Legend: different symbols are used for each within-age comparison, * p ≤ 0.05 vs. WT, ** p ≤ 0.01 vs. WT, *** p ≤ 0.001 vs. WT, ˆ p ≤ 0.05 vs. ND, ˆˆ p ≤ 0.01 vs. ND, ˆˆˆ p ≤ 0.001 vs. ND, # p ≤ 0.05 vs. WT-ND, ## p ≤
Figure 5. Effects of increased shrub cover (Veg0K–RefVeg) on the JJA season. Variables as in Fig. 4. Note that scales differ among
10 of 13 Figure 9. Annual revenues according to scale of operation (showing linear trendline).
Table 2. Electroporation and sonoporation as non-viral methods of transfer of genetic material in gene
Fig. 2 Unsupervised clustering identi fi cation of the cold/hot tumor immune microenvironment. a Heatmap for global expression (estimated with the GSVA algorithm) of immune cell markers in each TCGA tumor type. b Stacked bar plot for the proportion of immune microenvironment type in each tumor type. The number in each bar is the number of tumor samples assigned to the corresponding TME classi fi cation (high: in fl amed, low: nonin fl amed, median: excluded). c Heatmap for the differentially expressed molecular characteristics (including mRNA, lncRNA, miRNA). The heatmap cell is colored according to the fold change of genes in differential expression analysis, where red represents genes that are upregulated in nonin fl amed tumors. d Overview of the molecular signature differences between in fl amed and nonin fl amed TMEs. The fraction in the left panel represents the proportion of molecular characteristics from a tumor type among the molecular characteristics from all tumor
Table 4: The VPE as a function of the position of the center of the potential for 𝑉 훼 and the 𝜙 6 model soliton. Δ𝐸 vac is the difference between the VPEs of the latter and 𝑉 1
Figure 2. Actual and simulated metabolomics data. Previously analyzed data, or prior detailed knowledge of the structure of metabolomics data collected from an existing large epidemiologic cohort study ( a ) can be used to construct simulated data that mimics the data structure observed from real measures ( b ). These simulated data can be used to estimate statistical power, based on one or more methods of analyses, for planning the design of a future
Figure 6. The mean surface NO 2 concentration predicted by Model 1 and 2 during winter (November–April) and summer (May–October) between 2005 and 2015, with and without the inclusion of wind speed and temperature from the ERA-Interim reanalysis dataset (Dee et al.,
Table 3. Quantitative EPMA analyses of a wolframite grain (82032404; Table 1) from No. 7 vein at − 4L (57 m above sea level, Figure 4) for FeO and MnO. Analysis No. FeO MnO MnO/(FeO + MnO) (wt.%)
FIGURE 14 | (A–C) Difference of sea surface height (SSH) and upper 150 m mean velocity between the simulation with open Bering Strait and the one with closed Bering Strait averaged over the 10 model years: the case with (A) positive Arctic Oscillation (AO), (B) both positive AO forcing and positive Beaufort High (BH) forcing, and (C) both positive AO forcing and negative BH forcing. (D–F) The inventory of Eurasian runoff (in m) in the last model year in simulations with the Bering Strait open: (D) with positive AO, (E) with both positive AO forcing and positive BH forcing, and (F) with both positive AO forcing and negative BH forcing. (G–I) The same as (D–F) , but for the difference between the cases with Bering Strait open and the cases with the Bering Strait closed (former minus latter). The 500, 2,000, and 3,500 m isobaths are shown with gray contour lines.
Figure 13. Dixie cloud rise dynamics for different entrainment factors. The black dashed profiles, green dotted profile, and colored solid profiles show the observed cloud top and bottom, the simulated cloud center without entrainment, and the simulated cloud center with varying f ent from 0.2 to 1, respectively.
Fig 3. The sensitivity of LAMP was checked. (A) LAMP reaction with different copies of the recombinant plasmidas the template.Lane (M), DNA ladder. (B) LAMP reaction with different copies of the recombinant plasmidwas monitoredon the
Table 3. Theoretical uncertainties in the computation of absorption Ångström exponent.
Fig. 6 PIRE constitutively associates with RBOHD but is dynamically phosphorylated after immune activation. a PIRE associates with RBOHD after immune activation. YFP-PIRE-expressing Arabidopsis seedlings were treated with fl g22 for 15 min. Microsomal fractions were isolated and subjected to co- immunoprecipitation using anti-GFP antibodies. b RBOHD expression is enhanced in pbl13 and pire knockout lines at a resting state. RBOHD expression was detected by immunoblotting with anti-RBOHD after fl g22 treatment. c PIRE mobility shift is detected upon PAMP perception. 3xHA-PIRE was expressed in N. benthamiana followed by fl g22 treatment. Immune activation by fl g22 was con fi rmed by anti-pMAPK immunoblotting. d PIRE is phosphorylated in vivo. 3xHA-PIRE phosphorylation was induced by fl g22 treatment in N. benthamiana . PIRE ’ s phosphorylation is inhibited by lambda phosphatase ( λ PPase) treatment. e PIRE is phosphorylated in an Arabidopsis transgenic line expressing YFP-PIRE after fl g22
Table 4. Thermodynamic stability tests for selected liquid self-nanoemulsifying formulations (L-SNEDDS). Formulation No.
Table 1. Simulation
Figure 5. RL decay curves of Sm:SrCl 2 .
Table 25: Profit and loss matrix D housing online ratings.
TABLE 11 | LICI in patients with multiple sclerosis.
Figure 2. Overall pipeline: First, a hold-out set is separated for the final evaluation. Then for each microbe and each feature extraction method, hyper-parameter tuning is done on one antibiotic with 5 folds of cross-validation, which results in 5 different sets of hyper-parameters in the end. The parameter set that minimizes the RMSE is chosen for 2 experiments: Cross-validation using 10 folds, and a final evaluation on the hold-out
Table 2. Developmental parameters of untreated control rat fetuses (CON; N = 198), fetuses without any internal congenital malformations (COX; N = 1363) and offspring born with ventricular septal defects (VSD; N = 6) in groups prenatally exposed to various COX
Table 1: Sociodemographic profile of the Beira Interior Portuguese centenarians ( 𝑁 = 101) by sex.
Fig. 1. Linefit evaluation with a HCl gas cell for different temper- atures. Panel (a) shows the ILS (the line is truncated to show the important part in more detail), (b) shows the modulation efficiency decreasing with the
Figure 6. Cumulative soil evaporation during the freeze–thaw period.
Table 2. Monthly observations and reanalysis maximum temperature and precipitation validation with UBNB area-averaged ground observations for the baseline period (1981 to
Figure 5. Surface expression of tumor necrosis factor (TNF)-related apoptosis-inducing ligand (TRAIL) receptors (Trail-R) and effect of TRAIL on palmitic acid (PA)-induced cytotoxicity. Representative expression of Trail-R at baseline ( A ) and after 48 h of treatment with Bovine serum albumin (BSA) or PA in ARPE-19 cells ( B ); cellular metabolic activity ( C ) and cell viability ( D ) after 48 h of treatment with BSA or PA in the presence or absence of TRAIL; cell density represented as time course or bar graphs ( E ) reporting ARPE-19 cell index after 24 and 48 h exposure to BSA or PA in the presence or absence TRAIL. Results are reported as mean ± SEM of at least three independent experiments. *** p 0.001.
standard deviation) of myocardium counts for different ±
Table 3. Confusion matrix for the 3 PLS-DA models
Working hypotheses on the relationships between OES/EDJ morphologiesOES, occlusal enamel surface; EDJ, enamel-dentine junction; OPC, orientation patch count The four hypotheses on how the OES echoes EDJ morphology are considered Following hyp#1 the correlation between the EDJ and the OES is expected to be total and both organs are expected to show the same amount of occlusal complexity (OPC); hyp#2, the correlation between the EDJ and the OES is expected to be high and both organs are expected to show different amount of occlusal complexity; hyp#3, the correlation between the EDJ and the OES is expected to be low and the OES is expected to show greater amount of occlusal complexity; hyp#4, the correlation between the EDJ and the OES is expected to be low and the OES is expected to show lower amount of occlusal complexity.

What you should do: Everything from the first line of the records through the line holding "Figure 2. Actual" is to be transcribed exactly; leave out all other lines.

Your solution:
Legend: different symbols are used for each within-age comparison, * p ≤ 0.05 vs. WT, ** p ≤ 0.01 vs. WT, *** p ≤ 0.001 vs. WT, ˆ p ≤ 0.05 vs. ND, ˆˆ p ≤ 0.01 vs. ND, ˆˆˆ p ≤ 0.001 vs. ND, # p ≤ 0.05 vs. WT-ND, ## p ≤
Figure 5. Effects of increased shrub cover (Veg0K–RefVeg) on the JJA season. Variables as in Fig. 4. Note that scales differ among
10 of 13 Figure 9. Annual revenues according to scale of operation (showing linear trendline).
Table 2. Electroporation and sonoporation as non-viral methods of transfer of genetic material in gene
Fig. 2 Unsupervised clustering identi fi cation of the cold/hot tumor immune microenvironment. a Heatmap for global expression (estimated with the GSVA algorithm) of immune cell markers in each TCGA tumor type. b Stacked bar plot for the proportion of immune microenvironment type in each tumor type. The number in each bar is the number of tumor samples assigned to the corresponding TME classi fi cation (high: in fl amed, low: nonin fl amed, median: excluded). c Heatmap for the differentially expressed molecular characteristics (including mRNA, lncRNA, miRNA). The heatmap cell is colored according to the fold change of genes in differential expression analysis, where red represents genes that are upregulated in nonin fl amed tumors. d Overview of the molecular signature differences between in fl amed and nonin fl amed TMEs. The fraction in the left panel represents the proportion of molecular characteristics from a tumor type among the molecular characteristics from all tumor
Table 4: The VPE as a function of the position of the center of the potential for 𝑉 훼 and the 𝜙 6 model soliton. Δ𝐸 vac is the difference between the VPEs of the latter and 𝑉 1
Figure 2. Actual and simulated metabolomics data. Previously analyzed data, or prior detailed knowledge of the structure of metabolomics data collected from an existing large epidemiologic cohort study ( a ) can be used to construct simulated data that mimics the data structure observed from real measures ( b ). These simulated data can be used to estimate statistical power, based on one or more methods of analyses, for planning the design of a future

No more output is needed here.